A verbatim copy of the records below, pictures omitted, is the task.

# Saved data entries
------------------------------------------------
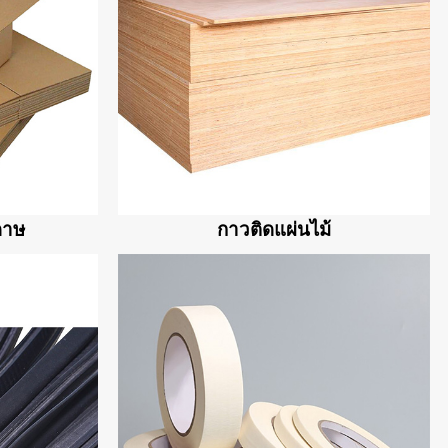
ดาษ
กาวติดแผ่นไม้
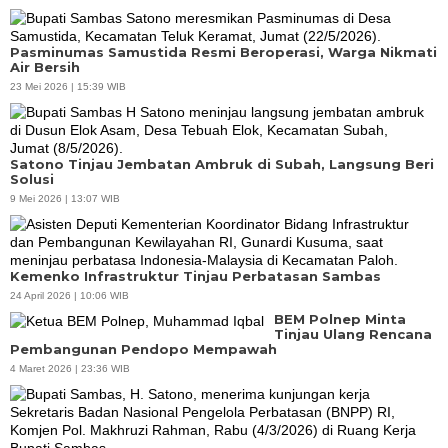
Pasminumas Samustida Resmi Beroperasi, Warga Nikmati
Air Bersih
23 Mei 2026 | 15:39 WIB
Satono Tinjau Jembatan Ambruk di Subah, Langsung Beri
Solusi
9 Mei 2026 | 13:07 WIB
Kemenko Infrastruktur Tinjau Perbatasan Sambas
24 April 2026 | 10:06 WIB
BEM Polnep Minta
Tinjau Ulang Rencana
Pembangunan Pendopo Mempawah
4 Maret 2026 | 23:36 WIB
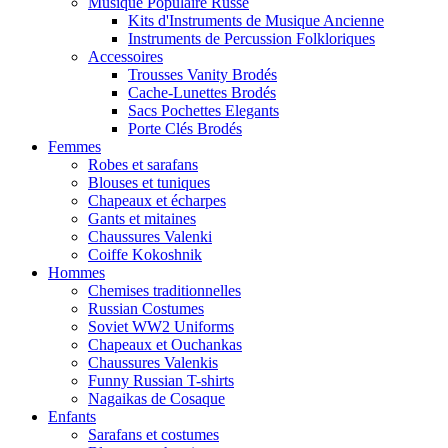
Musique Populaire Russe
Kits d'Instruments de Musique Ancienne
Instruments de Percussion Folkloriques
Accessoires
Trousses Vanity Brodés
Cache-Lunettes Brodés
Sacs Pochettes Elegants
Porte Clés Brodés
Femmes
Robes et sarafans
Blouses et tuniques
Chapeaux et écharpes
Gants et mitaines
Chaussures Valenki
Coiffe Kokoshnik
Hommes
Chemises traditionnelles
Russian Costumes
Soviet WW2 Uniforms
Chapeaux et Ouchankas
Chaussures Valenkis
Funny Russian T-shirts
Nagaikas de Cosaque
Enfants
Sarafans et costumes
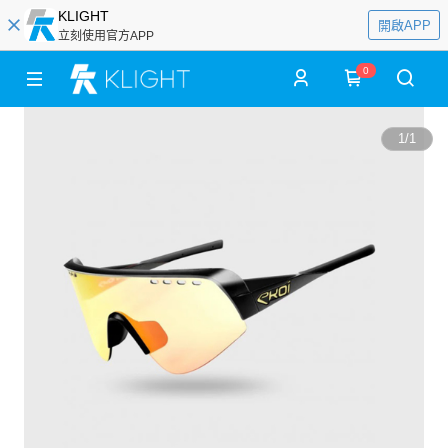
KLIGHT
開啟APP
立刻使用官方APP
0
1
/
1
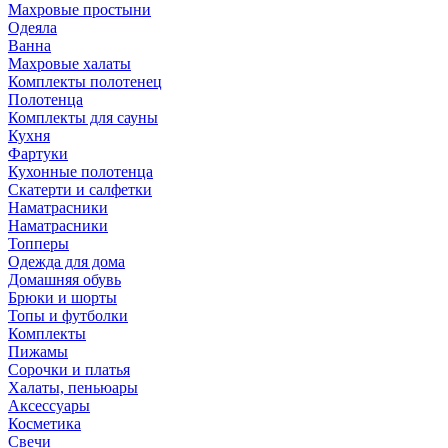
Махровые простыни
Одеяла
Ванна
Махровые халаты
Комплекты полотенец
Полотенца
Комплекты для сауны
Кухня
Фартуки
Кухонные полотенца
Скатерти и салфетки
Наматрасники
Наматрасники
Топперы
Одежда для дома
Домашняя обувь
Брюки и шорты
Топы и футболки
Комплекты
Пижамы
Сорочки и платья
Халаты, пеньюары
Аксессуары
Косметика
Свечи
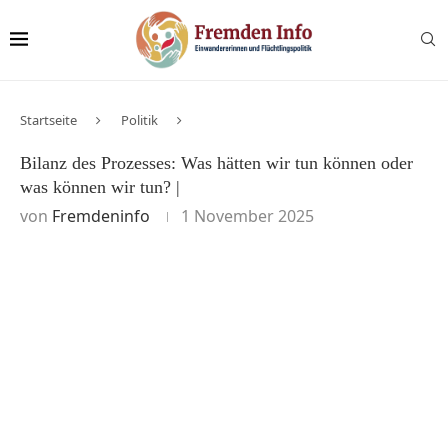
Startseite
Politik
Bilanz des Prozesses: Was hätten wir tun können oder
was können wir tun? |
von
Fremdeninfo
1 November 2025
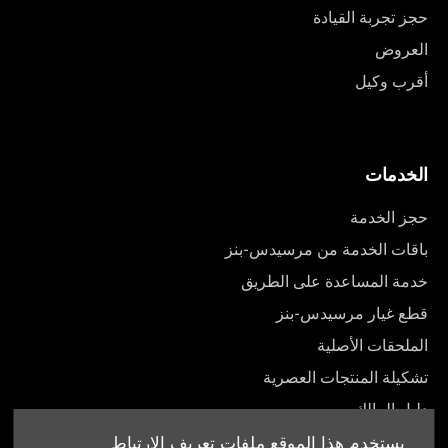
حجز تجربة القيادة
العروض
أقرب وكيل
الخدمات
حجز الخدمة
باقات الخدمة من مرسيدس-بنز
خدمة المساعدة على الطريق
قطع غيار مرسيدس-بنز
الملحقات الأصلية
تشكيلة المنتجات العصرية
دليل المالك
يستخدم هذا الموقع ملفات تعريف الارتباط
------------------------------------------------
# SOLUTION FOR THIS TASK
ดาษ
กาวติดแผ่นไม้
Pasminumas Samustida Resmi Beroperasi, Warga Nikmati
Air Bersih
23 Mei 2026 | 15:39 WIB
Satono Tinjau Jembatan Ambruk di Subah, Langsung Beri
Solusi
9 Mei 2026 | 13:07 WIB
Kemenko Infrastruktur Tinjau Perbatasan Sambas
24 April 2026 | 10:06 WIB
BEM Polnep Minta
Tinjau Ulang Rencana
Pembangunan Pendopo Mempawah
4 Maret 2026 | 23:36 WIB
Musique Populaire Russe
Kits d'Instruments de Musique Ancienne
Instruments de Percussion Folkloriques
Accessoires
Trousses Vanity Brodés
Cache-Lunettes Brodés
Sacs Pochettes Elegants
Porte Clés Brodés
Femmes
Robes et sarafans
Blouses et tuniques
Chapeaux et écharpes
Gants et mitaines
Chaussures Valenki
Coiffe Kokoshnik
Hommes
Chemises traditionnelles
Russian Costumes
Soviet WW2 Uniforms
Chapeaux et Ouchankas
Chaussures Valenkis
Funny Russian T-shirts
Nagaikas de Cosaque
Enfants
Sarafans et costumes
KLIGHT
開啟APP
立刻使用官方APP
0
1
/
1
Махровые простыни
Одеяла
Ванна
Махровые халаты
Комплекты полотенец
Полотенца
Комплекты для сауны
Кухня
Фартуки
Кухонные полотенца
Скатерти и салфетки
Наматрасники
Наматрасники
Топперы
Одежда для дома
Домашняя обувь
Брюки и шорты
Топы и футболки
Комплекты
Пижамы
Сорочки и платья
Халаты, пеньюары
Аксессуары
Косметика
Свечи
Startseite
Politik
Bilanz des Prozesses: Was hätten wir tun können oder
was können wir tun? |
von
Fremdeninfo
1 November 2025
حجز تجربة القيادة
العروض
أقرب وكيل
الخدمات
حجز الخدمة
باقات الخدمة من مرسيدس-بنز
خدمة المساعدة على الطريق
قطع غيار مرسيدس-بنز
الملحقات الأصلية
تشكيلة المنتجات العصرية
دليل المالك
يستخدم هذا الموقع ملفات تعريف الارتباط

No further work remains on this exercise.